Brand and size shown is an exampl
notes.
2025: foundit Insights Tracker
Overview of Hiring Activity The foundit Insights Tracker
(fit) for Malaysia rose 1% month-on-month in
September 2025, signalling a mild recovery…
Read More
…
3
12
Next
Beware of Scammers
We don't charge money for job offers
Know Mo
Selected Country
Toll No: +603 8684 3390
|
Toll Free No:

AIM OF THE EXERCISE: Copy out all of the lines above, word for word.

RESPONSE TO THIS EXERCISE:
Brand and size shown is an exampl
notes.
2025: foundit Insights Tracker
Overview of Hiring Activity The foundit Insights Tracker
(fit) for Malaysia rose 1% month-on-month in
September 2025, signalling a mild recovery…
Read More
…
3
12
Next
Beware of Scammers
We don't charge money for job offers
Know Mo
Selected Country
Toll No: +603 8684 3390
|
Toll Free No:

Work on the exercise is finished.